When the emergency stop system is triggered, relay K1 drops out. This connects the vehicle battery directly to the brake actuator via circuit breaker CB1 (an automotive self-resetting circuit breaker) and pressure switch SW4. The actuator will be driven until pressure switch SW4 opens. At this point, the brakes should be locked.

Relay K1 also opens the ignition circuit to stop the engine.

When AUTO ENABLE deenergizes, the electromagnet in the throttle actuator is deeenergized, dropping the throttle to idle.

Manual operation

With SW5 in the COMP/MANUAL position, the brakes can be released and the vehicle driven manually. To operate the vehicle without the computers involved, the SW3 (the battery disconnect) must be ON, all three emergency stop buttons must be released, and SW5 must be in MANUAL. Amber light D4 will then illuminate and relay K4 will energize. The brake actuator can then be released, or applied, using rocker switch SW2 (which is momentary-contact, although not so drawn).

In manual mode, the throttle electromagnet is not energized, so the computers cannot activate the throttle. The throttle pedal will still work.

The COMP/MANUAL switch and rocker switch arrangement is similar to the one we already have for steering, and can be placed and marked similarly on the dashboard. However, we are required by DARPA to provide instructions for emergency brake release for towing, so we will need to mark and placard those controls.

Parked operation

When the vehicle is parked, this system will keep pressure on the brakes, unless the brakes are manually released and the battery disconnect switch then turned off. This may, over time, cause brake leakage, causing the pressure to drop and SW4 to close, which will reapply the brakes. If the brake cylinder bottoms out, the actuator will stall (its limit switch is not used here), then overcurrent, and CB1 will cycle on and off until the battery is drained.

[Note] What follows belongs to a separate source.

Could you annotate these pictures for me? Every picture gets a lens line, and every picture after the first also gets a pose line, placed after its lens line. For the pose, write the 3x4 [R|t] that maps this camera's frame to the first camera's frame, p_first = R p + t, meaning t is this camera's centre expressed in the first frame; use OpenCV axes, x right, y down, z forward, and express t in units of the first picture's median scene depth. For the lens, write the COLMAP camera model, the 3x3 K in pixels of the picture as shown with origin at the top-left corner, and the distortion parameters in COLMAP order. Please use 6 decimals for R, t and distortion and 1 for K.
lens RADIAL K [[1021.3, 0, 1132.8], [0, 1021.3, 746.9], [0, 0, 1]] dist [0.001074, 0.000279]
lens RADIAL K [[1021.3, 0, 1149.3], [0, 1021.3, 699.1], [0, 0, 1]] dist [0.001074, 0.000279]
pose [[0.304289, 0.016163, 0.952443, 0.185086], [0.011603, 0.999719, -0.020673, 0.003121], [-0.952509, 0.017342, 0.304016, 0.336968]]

Leaving the COMP/MANUAL switch in MANUAL energizes relay K4 and light D4, which consumes some battery power.

So the vehicle is best left parked with SW3, the battery disconnect switch, off.

Failure analysis

The key components required to operate the brake are the brake actuator, relay K1, the brake pressure switch, and circuit breaker CB1. None of these are redundant. We need to determine whether this is adequate. K1 activates the brake on dropout, so it fails into the safe condition. K1 should be a high-quality relay with silver contacts, because it handles considerable power.

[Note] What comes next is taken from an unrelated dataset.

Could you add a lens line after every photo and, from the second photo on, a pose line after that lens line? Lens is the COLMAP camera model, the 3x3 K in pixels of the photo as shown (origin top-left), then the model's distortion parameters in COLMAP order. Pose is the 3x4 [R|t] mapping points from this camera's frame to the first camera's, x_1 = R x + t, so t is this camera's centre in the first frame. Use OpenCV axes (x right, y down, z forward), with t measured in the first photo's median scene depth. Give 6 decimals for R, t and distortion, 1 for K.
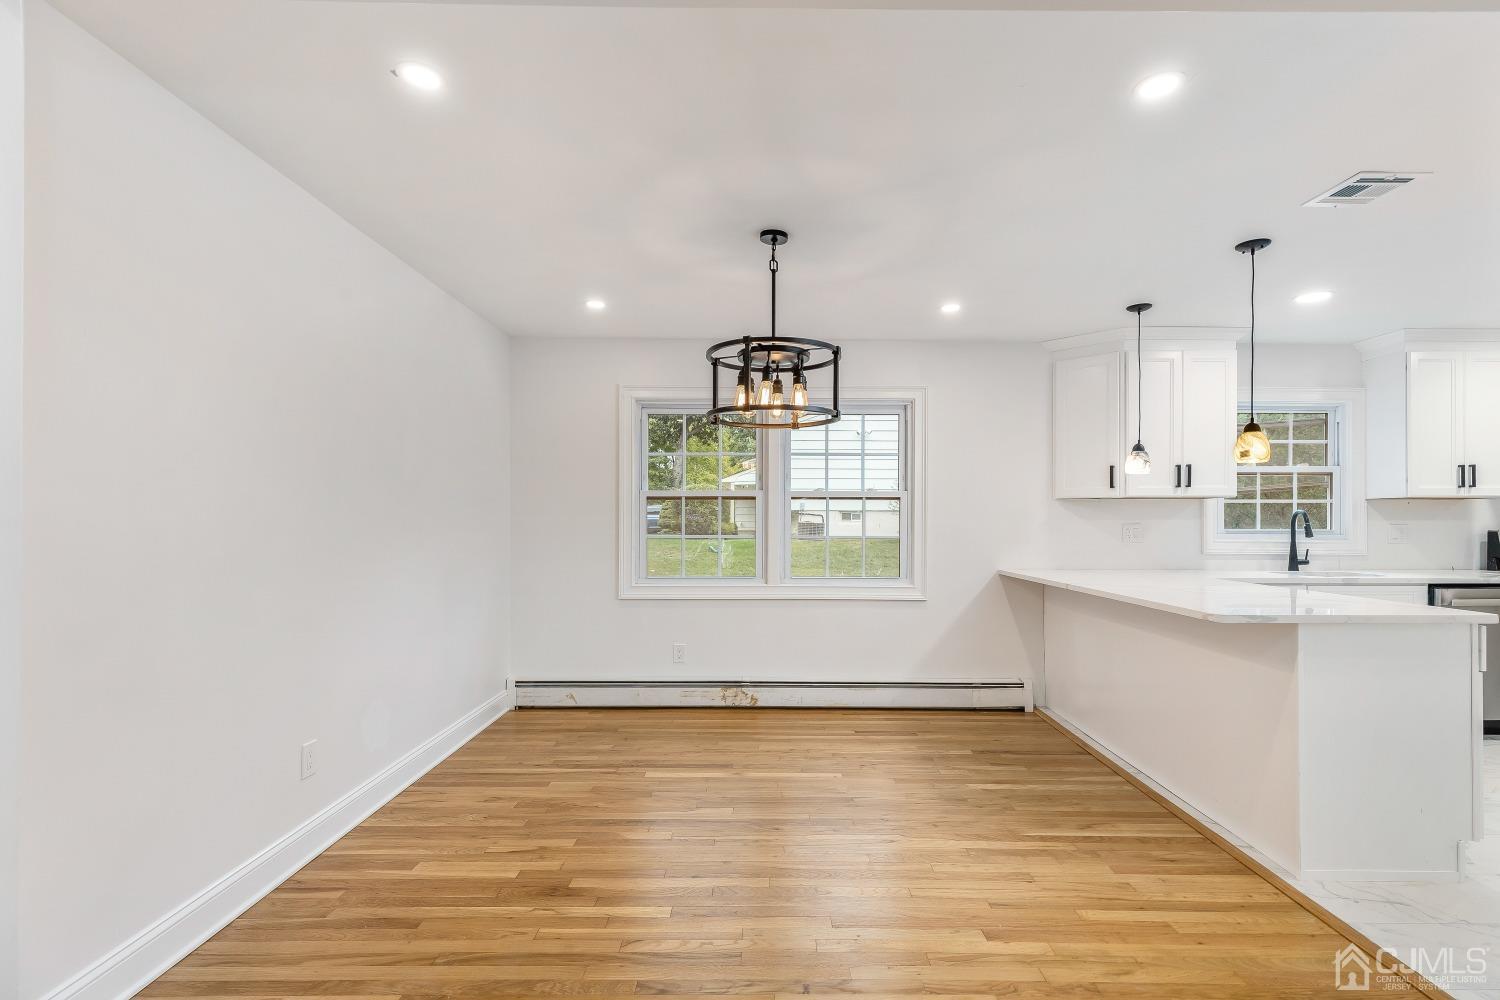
lens RADIAL K [[679.6, 0, 761.5], [0, 679.6, 517.1], [0, 0, 1]] dist [0.008661, -0.001777]
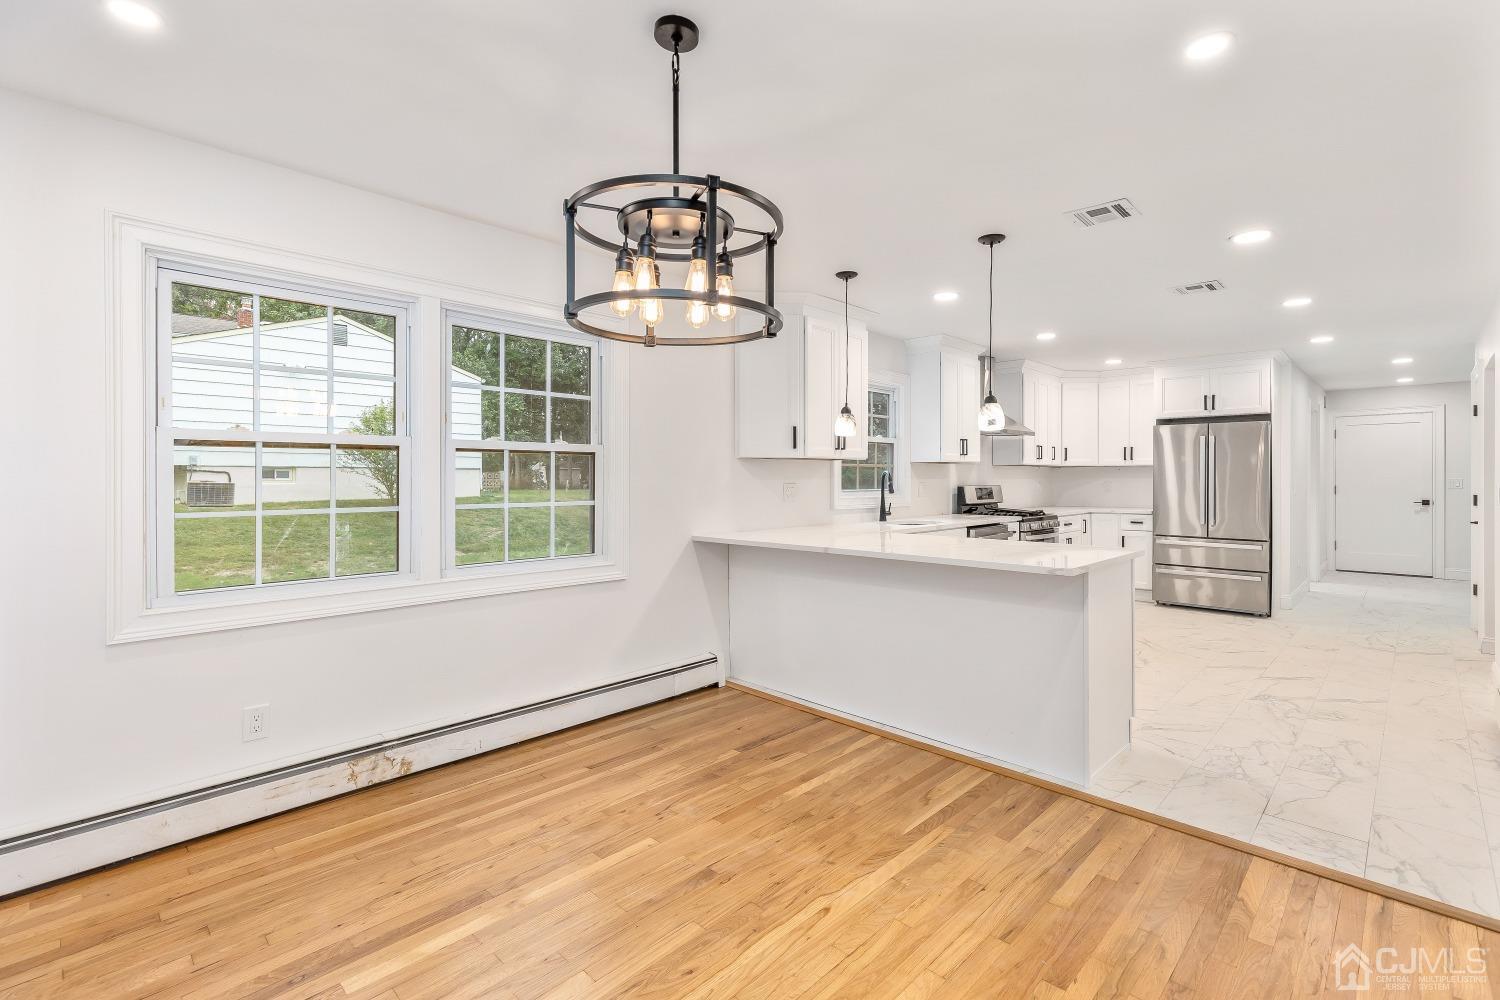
lens RADIAL K [[679.6, 0, 755.1], [0, 679.6, 481.8], [0, 0, 1]] dist [0.008661, -0.001777]
pose [[0.694771, -0.007636, 0.719191, -0.267248], [-0.000556, 0.999938, 0.011154, -0.004751], [-0.719231, -0.008150, 0.694723, 0.356017]]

The pressure switch is a concern. If the pressure switch is not sufficiently reliable, we could omit it entirely, drive the brake actuator until it stalls, and let circuit breaker CB1 cycle on and off to limit the power to the actuator. This will drain the battery, but should work.

There is some redundancy in that the throttle actuator electromagnet is energized directly by the AUTO ENABLE line, which is independent of the above components.